Norbert von Hellingrath (1888-1916) war Altphilologe und Germanist. Ihm ist wesentlich die Wiederentdeckung Hölderlins zu Beginn des 20. Jahrhunderts zu verdanken.

Klaus E. Bohnenkamp, geb. 1942, studierte Klassische Philologie und Germanistik in Gießen und Tübingen. 1992 bis 1999 beim Boehringer Ingelheim Fonds in Stuttgart. Von 1996 bis 2000 Vizepräsident der Internationalen Rilke-Gesellschaft. Veröffentlichungen u.a.: Rainer Maria Rilke und Rudolf Kassner, Freunde im Gespräch (1997) sowie Rainer Maria Rilkes »Gedichte an die Nacht« (2004).
Rezensionen

Frankfurter Allgemeine Zeitung - Rezension
Frankfurter Allgemeine Zeitung | Besprechung von 17.12.2008

Hölderlin-Schock

Die Freundschaft von Rilke und Norbert von Hellingrath währte nur kurz, der Philologe fiel 1916 bei Verdun. Der jetzt vorliegende Briefwechsel offenbart den großen Einfluss der Initiators der ersten kritischen Hölderlin-Ausgabe auf den Dichter.

Im Salon des Münchner Verlegers Bruckmann lernte Rainer Maria Rilke 1910 den jungen Philologen Norbert von Hellingrath (1888 bis 1916) kennen. Hellingrath hatte gerade in Georges Zeitschrift "Blätter für die Kunst" Hölderlins Pindar-Übertragungen veröffentlicht und begonnen, Hölderlin, den im neunzehnten Jahrhundert vergessenen Dichter, in die deutsche Literatur einzuführen. Eine historisch-kritische Ausgabe in sechs Bänden, die erste für Hölderlin, sollte folgen: Ende 1912 wurde der fünfte Band mit den Übertragungen ausgeliefert, im September 1913 erschienen im ersten Band die Jugendgedichte und Briefe, und im Juni 1914 lag schon der vierte Band mit den Gedichten aus den Jahren zwischen 1800 und 1806 vor, "Herz, Kern und Gipfel des Hölderlinischen Werks", wie Hellingrath in der Vorrede schrieb.

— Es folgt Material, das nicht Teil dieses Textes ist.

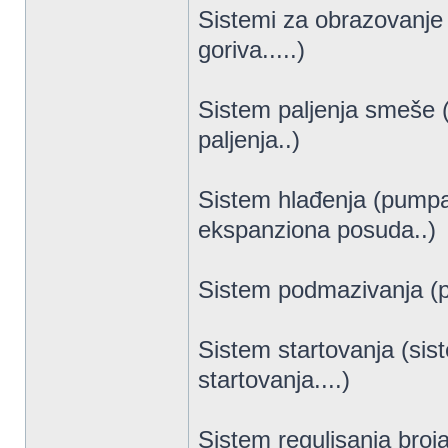
Sistemi za obrazovanje 
goriva.....)
Sistem paljenja smeše (
paljenja..)
Sistem hlađenja (pumpa 
ekspanziona posuda..)
Sistem podmazivanja (pu
Sistem startovanja (sist
startovanja....)
Sistem regulisanja broja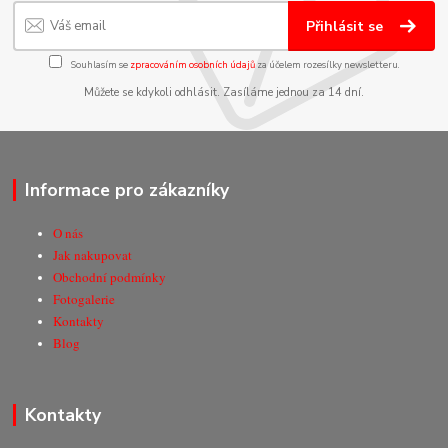
Přihlásit se
Souhlasím se
zpracováním osobních údajů
za účelem rozesílky newsletteru.
Můžete se kdykoli odhlásit. Zasíláme jednou za 14 dní.
Informace pro zákazníky
O nás
Jak nakupovat
Obchodní podmínky
Fotogalerie
Kontakty
Blog
Kontakty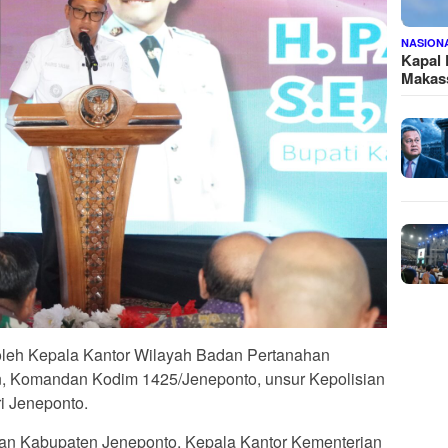
NASION
Kapal
Makass
oleh Kepala Kantor Wilayah Badan Pertanahan
an, Komandan Kodim 1425/Jeneponto, unsur Kepolisian
i Jeneponto.
han Kabupaten Jeneponto, Kepala Kantor Kementerian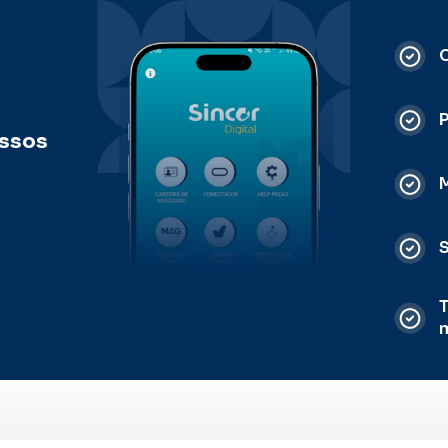
C
ossos
M
S
T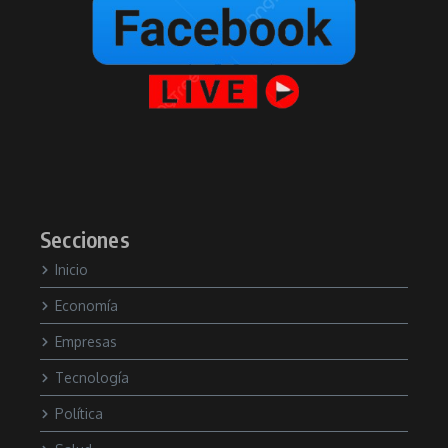
Secciones
Inicio
Economía
Empresas
Tecnología
Política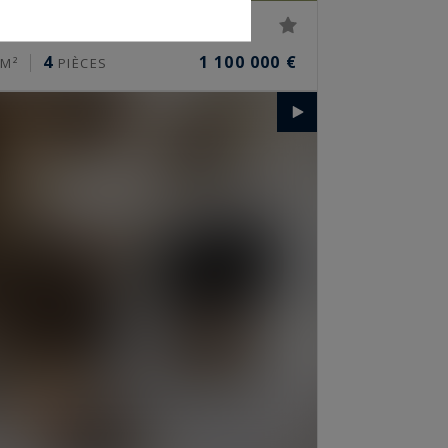
anc
4
1 100 000 €
M²
PIÈCES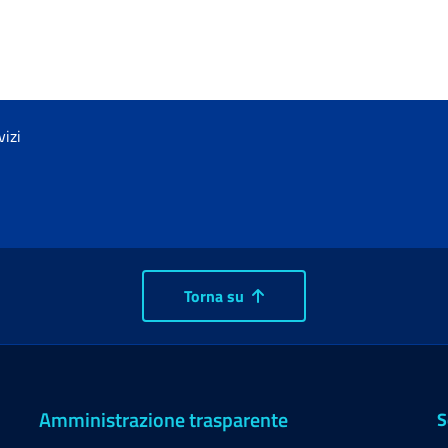
vizi
Torna su
Amministrazione trasparente
S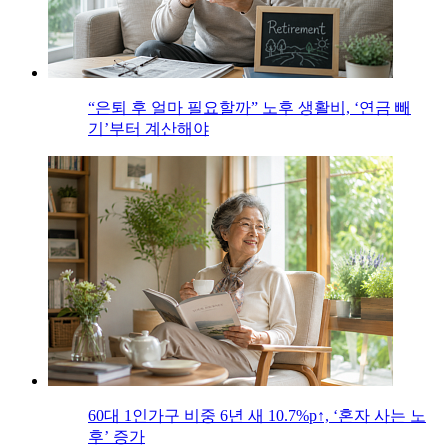
“은퇴 후 얼마 필요할까” 노후 생활비, ‘연금 빼
기’부터 계산해야
60대 1인가구 비중 6년 새 10.7%p↑, ‘혼자 사는 노
후’ 증가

Rilkes intensive Lektüre Hölderlins hatte, vermittelt durch den neuen Freund, 1913 eingesetzt: "sein Einfluß auf mich ist groß und großmüthig wie nur der des Reichsten und innerlich Mächtigsten es sein kann", schreibt er Hellingrath. Kaum einem Dichter hat er diese Stellung über sich eingeräumt. Und als Rilke in den letzten Julitagen des Jahres 1914 die späten Gedichte liest, erlebt er als "Hölderlin-Schock" (Bernhard Böschenstein) den Kriegsausbruch. Die "Fünf Gesänge", in den ersten Augusttagen 1914 notiert, sowie das Gedicht "An Hölderlin", das er im September 1914 abschloss, sind Euphorie und Kritik in einem und gerade nicht Kritik einer vorgängigen Kriegsbegeisterung, in der sich Hellingrath sofort freiwillig gemeldet hatte. (Nach Hellingraths Tod - er fiel 1916 vor Verdun - führten Ludwig von Pigenot und Friedrich Seebaß die Ausgabe nach dem Ersten Weltkrieg zu Ende.)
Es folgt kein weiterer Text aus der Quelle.